(691g) Impact of Field Aging on the Redox Half Cycles of NH3- Selective Catalytic Reduction of NOx over Commercial Cu-SSZ-13 Monolith Catalysts

Cu-SSZ-13 zeolites are commercial catalysts for NH₃-selective catalytic reduction (SCR) of NOx present in diesel vehicle exhaust. Despite the commercial success, the associated reaction chemistry and mechanism are still not fully understood, which has made it difficult to assess the kinetic impact of field aging on the SCR reaction. A standard SCR reaction, 4NO+4NH₃+O₂→4N₂+6H₂O, consists of two redox halves: the reduction half cycle (RHC) and the oxidation half cycle (OHC) that cycle the Cu-inventory between +2 and +1 oxidation states. Most of the reported experimental and theoretical studies have been performed only in the NH₃-solvation region (150°C-300°C). In the current work, we employ spatially resolved capillary inlet mass-spectrometry (SpaciMS) to investigate the SCR redox cycles at various spatial locations of commercial Cu-SSZ-13 monolith catalysts in their de-greened, hydrothermally aged, and field aged forms, in the temperature range of 200°C-450°C, thereby encompassing both the NH₃ solvation region and high temperature region.
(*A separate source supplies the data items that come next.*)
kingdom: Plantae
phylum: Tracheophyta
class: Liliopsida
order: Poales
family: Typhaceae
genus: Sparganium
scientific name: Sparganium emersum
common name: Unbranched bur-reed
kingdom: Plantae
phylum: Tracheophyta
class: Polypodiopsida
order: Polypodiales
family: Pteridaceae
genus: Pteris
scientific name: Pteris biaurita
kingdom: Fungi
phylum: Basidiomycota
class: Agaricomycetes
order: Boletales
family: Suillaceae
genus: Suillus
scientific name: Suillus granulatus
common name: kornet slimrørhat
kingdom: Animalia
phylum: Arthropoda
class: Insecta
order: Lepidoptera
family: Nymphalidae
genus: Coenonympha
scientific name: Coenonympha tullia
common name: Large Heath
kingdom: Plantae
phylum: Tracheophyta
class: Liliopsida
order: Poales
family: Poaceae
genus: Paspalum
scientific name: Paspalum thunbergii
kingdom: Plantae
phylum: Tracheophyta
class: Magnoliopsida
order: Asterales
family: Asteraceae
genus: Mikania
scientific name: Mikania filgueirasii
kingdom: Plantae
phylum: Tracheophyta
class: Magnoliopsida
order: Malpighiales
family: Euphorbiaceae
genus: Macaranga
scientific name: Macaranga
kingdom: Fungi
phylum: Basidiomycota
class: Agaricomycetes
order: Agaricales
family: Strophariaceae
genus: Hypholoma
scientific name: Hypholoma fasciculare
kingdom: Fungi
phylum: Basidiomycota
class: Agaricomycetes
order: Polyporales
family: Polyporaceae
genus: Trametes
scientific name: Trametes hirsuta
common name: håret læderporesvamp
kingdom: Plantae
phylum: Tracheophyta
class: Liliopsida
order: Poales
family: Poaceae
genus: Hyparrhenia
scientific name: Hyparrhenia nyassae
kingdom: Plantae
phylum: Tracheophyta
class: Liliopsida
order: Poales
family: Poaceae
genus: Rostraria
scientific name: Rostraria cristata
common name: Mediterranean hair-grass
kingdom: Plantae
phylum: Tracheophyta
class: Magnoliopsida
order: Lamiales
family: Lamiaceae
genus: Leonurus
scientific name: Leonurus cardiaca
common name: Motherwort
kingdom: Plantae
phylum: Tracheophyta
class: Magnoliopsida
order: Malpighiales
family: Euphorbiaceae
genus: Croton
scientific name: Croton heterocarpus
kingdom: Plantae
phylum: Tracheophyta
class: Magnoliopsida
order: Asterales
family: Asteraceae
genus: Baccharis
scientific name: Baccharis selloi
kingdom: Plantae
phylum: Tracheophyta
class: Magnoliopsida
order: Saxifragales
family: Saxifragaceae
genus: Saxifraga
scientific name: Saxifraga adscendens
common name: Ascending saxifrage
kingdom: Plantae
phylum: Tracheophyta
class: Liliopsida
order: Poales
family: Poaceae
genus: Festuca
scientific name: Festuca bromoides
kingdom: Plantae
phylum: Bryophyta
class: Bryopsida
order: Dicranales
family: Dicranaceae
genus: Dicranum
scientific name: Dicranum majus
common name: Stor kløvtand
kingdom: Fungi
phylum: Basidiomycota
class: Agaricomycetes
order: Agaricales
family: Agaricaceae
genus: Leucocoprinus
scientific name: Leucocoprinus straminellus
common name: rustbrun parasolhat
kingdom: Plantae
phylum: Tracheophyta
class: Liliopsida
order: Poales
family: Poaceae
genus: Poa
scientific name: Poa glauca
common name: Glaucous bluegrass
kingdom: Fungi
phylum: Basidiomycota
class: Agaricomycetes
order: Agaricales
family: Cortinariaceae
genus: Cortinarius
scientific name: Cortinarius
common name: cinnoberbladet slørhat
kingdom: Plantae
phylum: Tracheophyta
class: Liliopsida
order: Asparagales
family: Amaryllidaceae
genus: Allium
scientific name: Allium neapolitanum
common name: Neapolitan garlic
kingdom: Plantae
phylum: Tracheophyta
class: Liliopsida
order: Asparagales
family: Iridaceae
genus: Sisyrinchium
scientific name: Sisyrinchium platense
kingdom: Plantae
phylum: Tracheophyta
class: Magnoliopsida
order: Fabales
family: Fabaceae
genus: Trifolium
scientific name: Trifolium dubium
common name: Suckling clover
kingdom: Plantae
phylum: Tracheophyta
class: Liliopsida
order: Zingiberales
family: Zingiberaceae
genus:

A 10-step protocol was developed to measure RHC, OHC and SCR transients on the Cu-SSZ-13 samples with various initial Cu-oxidation state partitioning. With the help of kinetic modeling, these transients were then analyzed to understand the half-cycle kinetics, role of Cu-species and Bronsted acid sites. Moreover, NH₃ temperature-programmed desorption experiments were performed to further elucidate the roles of Lewis- bound NH₃ and Bronsted- bound NH₃ in RHC and OHC. The SCR reaction was found to be OHC-limited in the NH₃-solvation region, and RHC-limited in the high temperature region. While field aging slowed down both RHC and OHC, its impact on OHC was greater, which made the SCR reaction OHC-limited even in the NH₃-solvated region. Understanding the impact of field aging on the SCR redox chemistry in both low and high temperature range will help in formulating SCR catalysts that will meet the rapidly increasing catalyst warranty and useful-life demand.